Ordinarily, I am cruising along, happily devoting myself to feeling, looking, and living better, when I meet Mr. Wrong (or separate from my husband, but that's a different story and it only happened once, so I don't know how instructive it is), become desperate to win his affection (as desperate as he is not to give me any of his affection) and then fall into despair (and poor eating habits) when it doesn't happen. Regardless, it's always been abject unhappiness that has derailed my train to health. This time, it's just the opposite. I've never, ever been as happy as I am with C. He supports me completely, loves me unconditionally (I can't even tell you all of the ways I've tried to scare him off...I've given him the absolute worst truths about me and he hasn't even blinked), and makes me feel like the most beautiful, desireable woman in the world. All of that and yet I can't manage to eat properly and get a little bit of exercise every day!!! Argh!

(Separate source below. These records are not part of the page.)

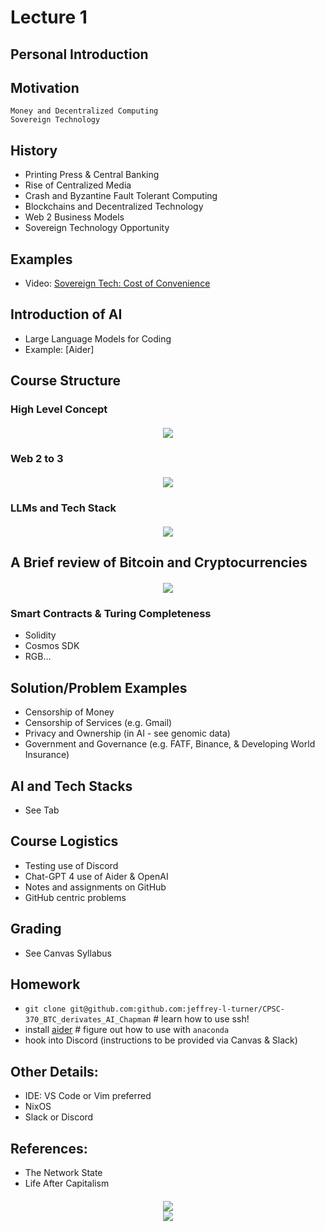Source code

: # Lecture 1

## Personal Introduction

## Motivation
    Money and Decentralized Computing
    Sovereign Technology

## History
- Printing Press & Central Banking
- Rise of Centralized Media
- Crash and Byzantine Fault Tolerant Computing
- Blockchains and Decentralized Technology
- Web 2 Business Models
- Sovereign Technology Opportunity

## Examples
- Video: [Sovereign Tech: Cost of Convenience](https://costofconvenience.film/)

## Introduction of AI
- Large Language Models for Coding
- Example: [Aider]

## Course Structure

### High Level Concept
<h5 style="text:italic" align="center"><em>
<div align="center"><img src="./generative_ai_code.png"></img></div>
</em></h5> 

### Web 2 to 3

<h5 style="text:italic" align="center"><em>
<div align="center"><img src="./Web2_3.png"></img></div>
</em></h5> 

### LLMs and Tech Stack

<h5 style="text:italic" align="center"><em>
<div align="center"><img src="./Generative_Dapp_stack.png"></img></div>
</em></h5> 

## A Brief review of Bitcoin and Cryptocurrencies

<h5 style="text:italic" align="center"><em>
<div align="center"><img src="./bft_timeline.png"></img></div>
</em></h5> 

### Smart Contracts & Turing Completeness
- Solidity
- Cosmos SDK
- RGB...

## Solution/Problem Examples
- Censorship of Money
- Censorship of Services (e.g. Gmail)
- Privacy and Ownership (in AI - see genomic data)
- Government and Governance (e.g. FATF, Binance, & Developing World Insurance)

## AI and Tech Stacks
- See Tab

## Course Logistics
- Testing use of Discord
- Chat-GPT 4 use of Aider & OpenAI
- Notes and assignments on GitHub
- GitHub centric problems

## Grading
- See Canvas Syllabus

## Homework
-  `git clone git@github.com:github.com:jeffrey-l-turner/CPSC-370_BTC_derivates_AI_Chapman` # learn how to use ssh!
-  install [aider](https://github.com/paul-gauthier/aider) # figure out how to use with `anaconda`
- hook into Discord (instructions to be provided via Canvas & Slack)

## Other Details:
- IDE: VS Code or Vim preferred
- NixOS
- Slack or Discord

## References:
- The Network State
- Life After Capitalism

<h5 style="text:italic" align="center"><em>
<div align="center"><img src="./life_after_capitalism.png"></img></div>
<div align="center"><img src="./network_state.png"></img></div>
</em></h5>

I've analyzed and analyzed and I haven't reached any conclusion. C's opinion is that when I stopped focusing solely on myself and started focusing on "us", that's when I lost the impetus to make the changes happen and everything fell apart. I'm not sure if that's the root of the problem or not and, truthfully, focusing on why it became a problem probably isn't nearly as instructive as focusing on how to move beyond it will be.
My head hurts...I'm going back to work!